Mas como equilibrar todas as contas, como por exemplo os impostos, sem ficar no vermelho? O melhor é pagar à vista ou parcelar?

O educador em finanças, Reinaldo Domingos explica que a resposta depende da situação financeira de cada um.

“É importante ter o cuidado de verificar: Se a pessoa não tem dinheiro, a opção é parcelar. No entanto, se ela tem o dinheiro, pagar a vista é o correto”, acrescentou Domingos.

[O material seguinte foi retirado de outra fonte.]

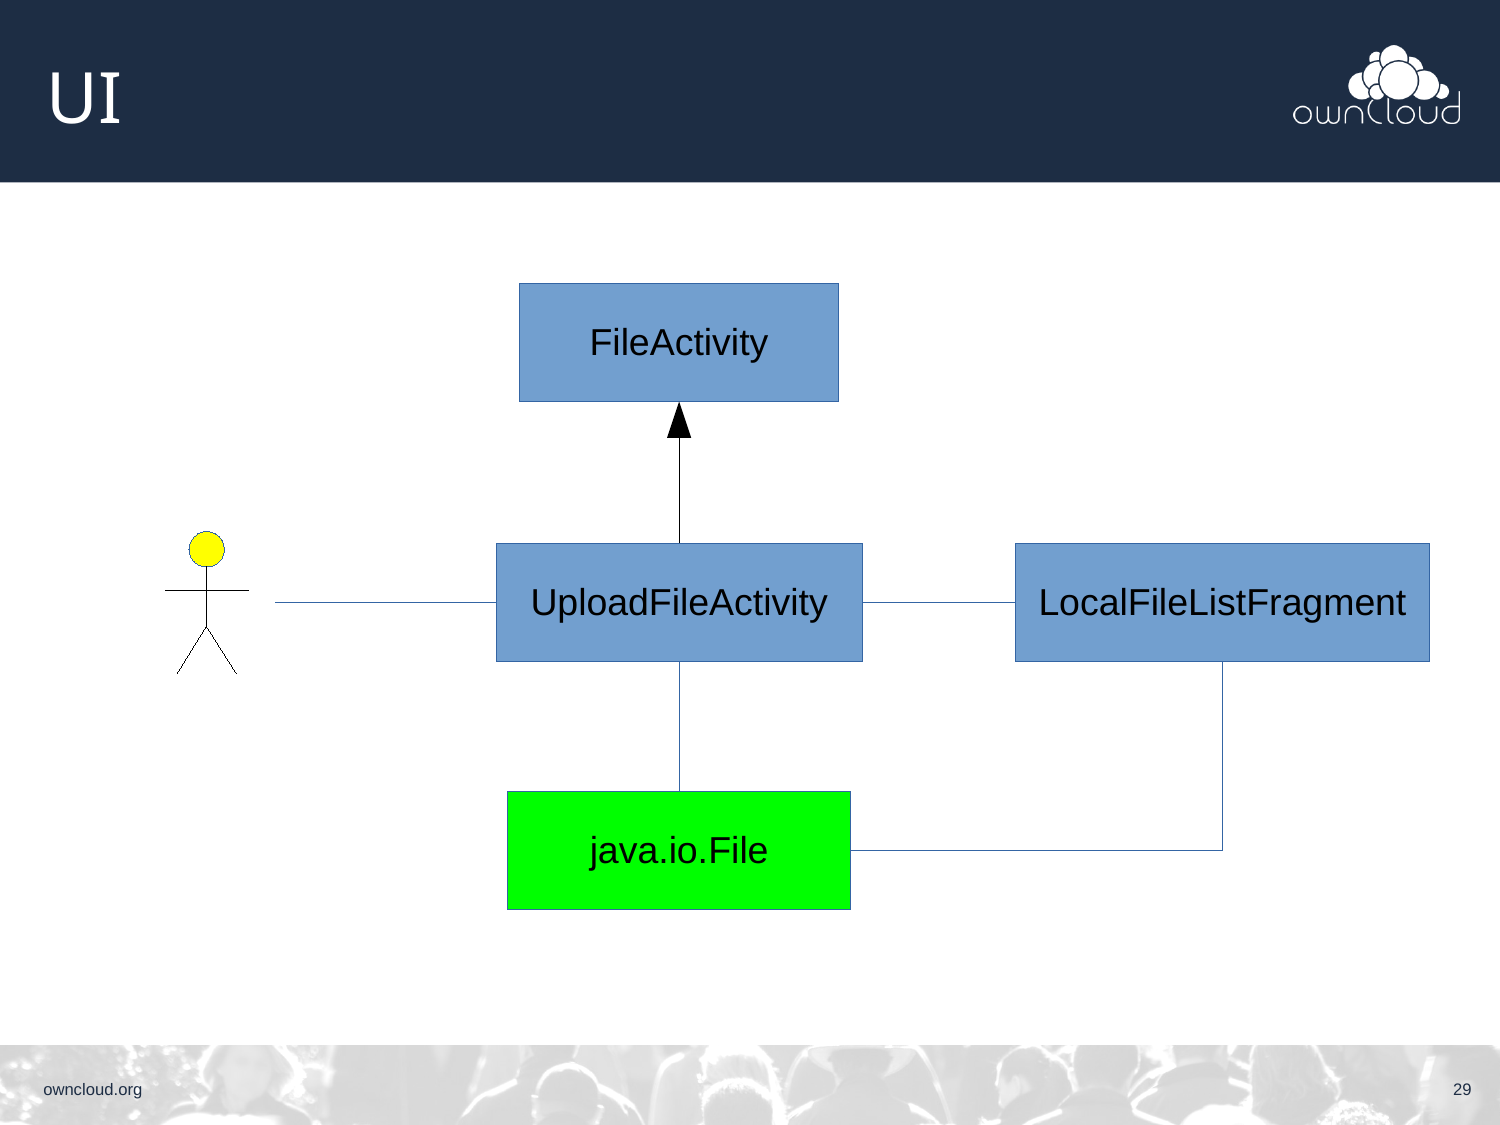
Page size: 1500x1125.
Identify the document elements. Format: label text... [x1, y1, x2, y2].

picture [0, 1045, 1500, 1125]
text_box java.io.File [507, 791, 851, 910]
title UI [46, 5, 1258, 187]
text_box UploadFileActivity [496, 543, 863, 662]
text_box [188, 531, 225, 567]
text_box FileActivity [519, 283, 839, 402]
picture [1293, 45, 1460, 124]
text_box LocalFileListFragment [1015, 543, 1430, 662]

De acordo com o especialista, o parcelamento é a melhor opção para os endividados e para as pessoas que não têm dinheiro sobrando. Ele recomenda o pagamento à vista apenas para quem dispõe de uma poupança.

Como é o caso da funcionária pública Maria de Lourdes Alves Bezerra. Há anos, ela conserva o hábito de guardar dinheiro e prefere fazer um esforço para pagar todas as contas à vista.

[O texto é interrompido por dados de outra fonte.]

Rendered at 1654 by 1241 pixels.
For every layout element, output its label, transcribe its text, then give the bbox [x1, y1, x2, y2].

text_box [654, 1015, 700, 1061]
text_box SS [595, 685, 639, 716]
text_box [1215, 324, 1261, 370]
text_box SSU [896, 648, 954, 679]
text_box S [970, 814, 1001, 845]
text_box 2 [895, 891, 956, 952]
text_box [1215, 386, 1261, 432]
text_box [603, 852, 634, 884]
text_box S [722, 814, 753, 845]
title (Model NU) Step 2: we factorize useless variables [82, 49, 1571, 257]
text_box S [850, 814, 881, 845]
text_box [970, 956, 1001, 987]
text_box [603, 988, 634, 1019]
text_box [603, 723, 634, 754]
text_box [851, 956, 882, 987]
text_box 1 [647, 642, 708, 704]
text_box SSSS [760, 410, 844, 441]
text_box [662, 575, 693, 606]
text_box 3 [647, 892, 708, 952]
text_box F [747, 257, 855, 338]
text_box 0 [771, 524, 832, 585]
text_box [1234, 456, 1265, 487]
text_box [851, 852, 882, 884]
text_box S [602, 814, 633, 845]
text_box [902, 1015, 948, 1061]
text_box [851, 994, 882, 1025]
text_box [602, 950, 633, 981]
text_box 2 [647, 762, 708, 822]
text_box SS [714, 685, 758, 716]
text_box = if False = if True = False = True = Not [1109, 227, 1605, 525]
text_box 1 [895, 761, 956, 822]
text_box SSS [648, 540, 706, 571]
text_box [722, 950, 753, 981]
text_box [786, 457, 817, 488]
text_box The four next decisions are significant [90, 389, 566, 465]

“Eu gosto de pagar as minhas contas à vista porque eu ganho um desconto e quanto mais rápido eu pagar, mais rápido eu fico livre delas. O IPTU todo ano eu pago à vista. Eu vou juntando o dinheiro no decorrer do ano. Então, quando ele chega, é só quitar a dívida”, afirmou Maria.

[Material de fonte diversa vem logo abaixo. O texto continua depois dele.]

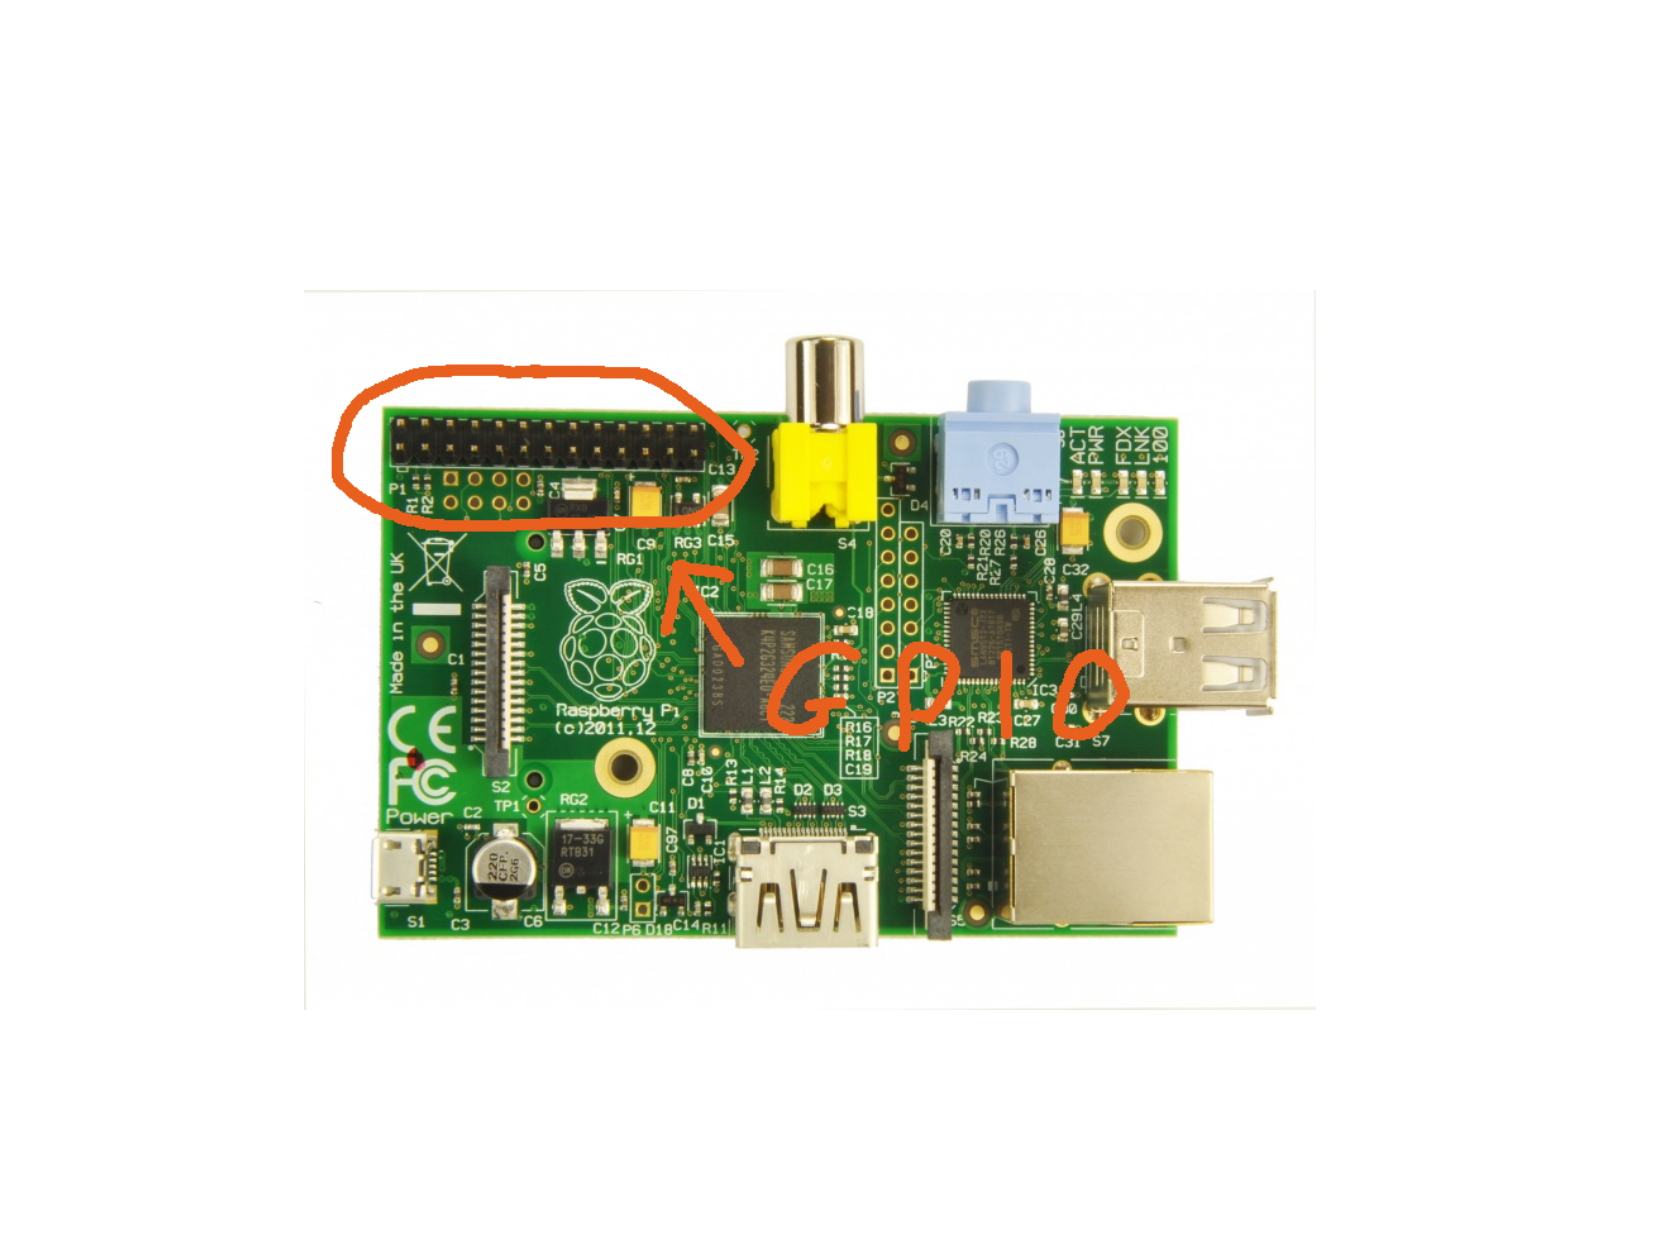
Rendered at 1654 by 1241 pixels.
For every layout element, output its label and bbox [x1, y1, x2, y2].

picture [304, 290, 1316, 1010]
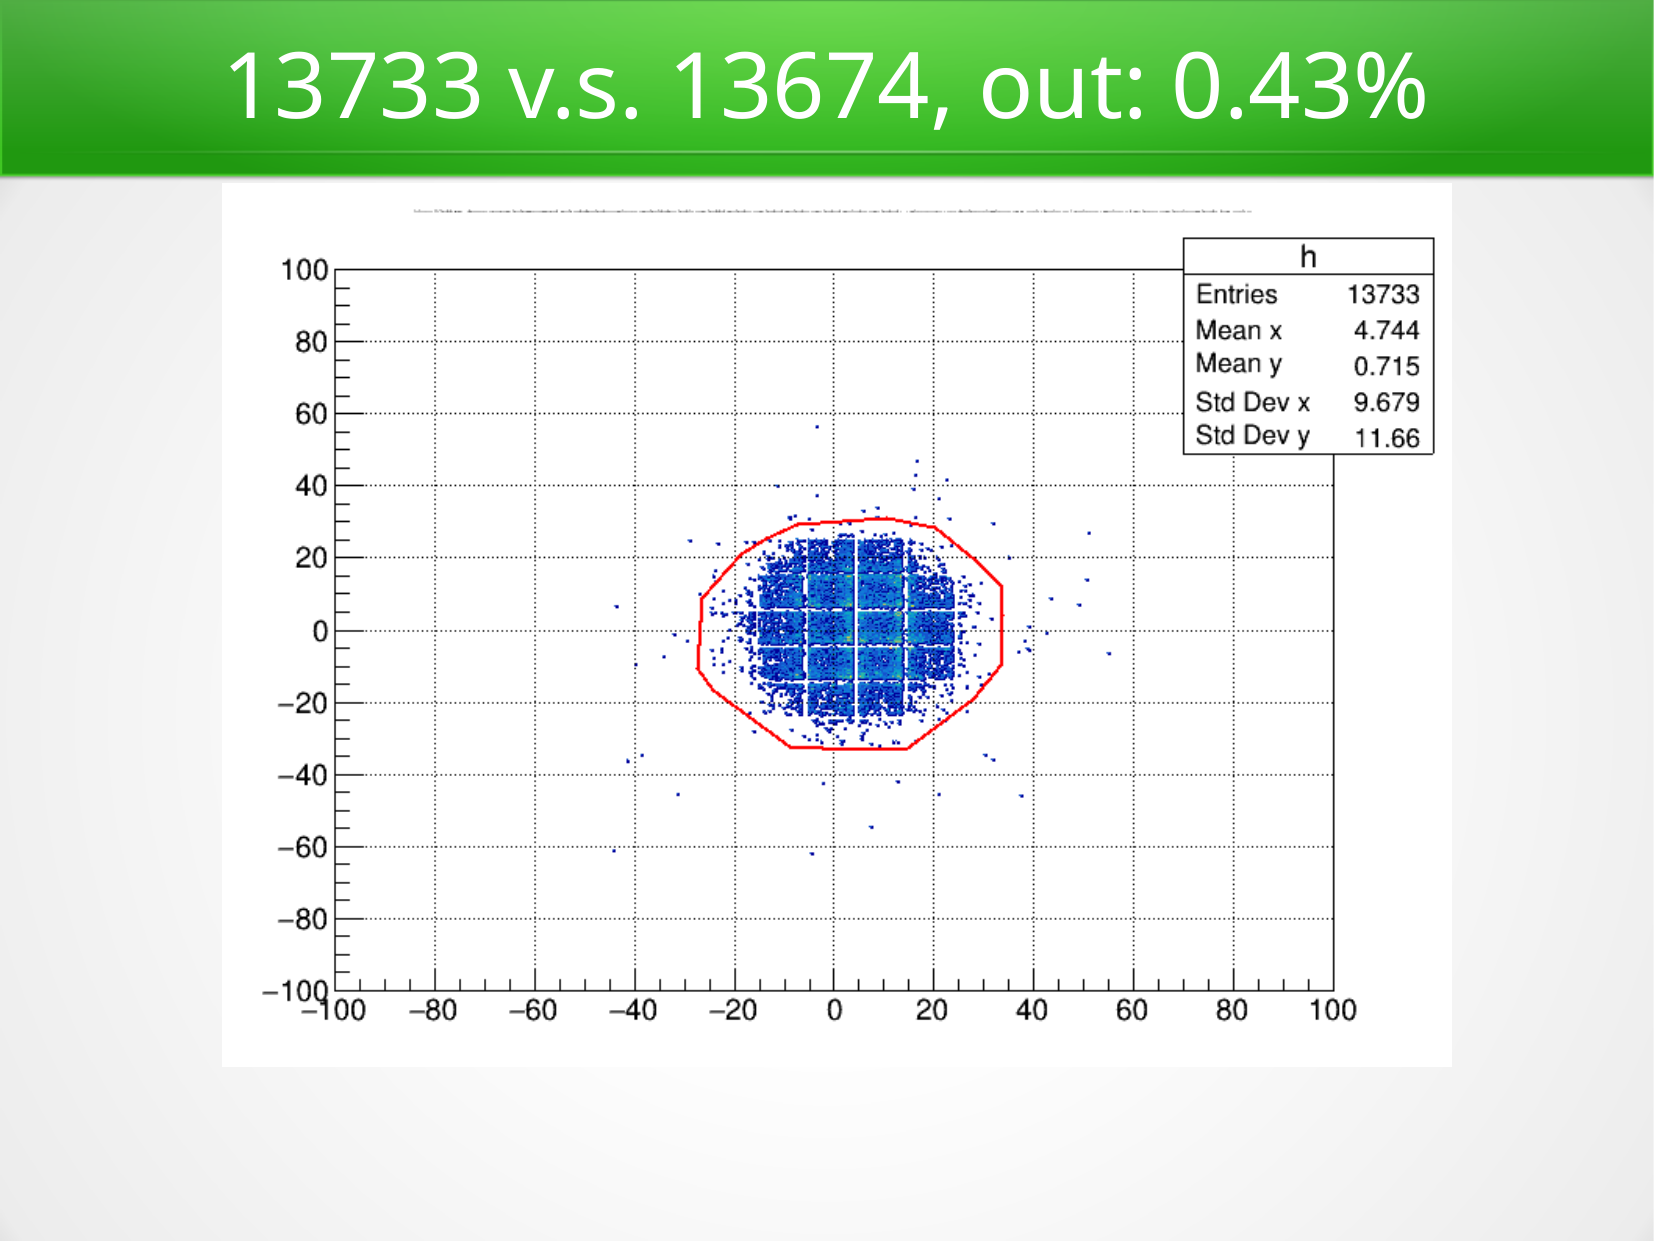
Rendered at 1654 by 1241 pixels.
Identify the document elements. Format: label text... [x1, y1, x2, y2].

title 13733 v.s. 13674, out: 0.43% [82, 11, 1571, 154]
picture [0, 0, 1654, 1241]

No entanto, o educador em finanças alerta que antes de decidir aproveitar o desconto do IPTU e do IPVA no pagamento à vista, é preciso fazer uma análise das despesas dos próximos seis meses e verificar se o dinheiro realmente está disponível.

“Se esse dinheiro vai fazer falta daqui a três meses, o parcelamento é a melhor opção porque em muitas vezes você busca o desconto de 3% é em três meses você está entrando no cheque especial pagando 10% de juros ao mês”.

Reinaldo Domingos lembra ainda que para valer a pena, o valor do desconto, por exemplo, no IPVA e no IPTU, que é diferente em cada estado deve ser de pelo menos 3%.

“Acima de 3% é uma vantagem muito grande optar pelo desconto porque não tem no Brasil nenhuma aplicação que renda mais de 1% e que dê melhores condições do que obter o desconto “, recomendou.

Domingos acrescenta ainda que para ter um 2010 sem dívidas é preciso planejar. Para ele, é importante colocar na ponta do lápis todos os gastos e a renda líquida. “Com o diagnóstico financeiro a pessoa conseguirá saber para onde o dinheiro está indo e assim evitar os gastos desnecessários”.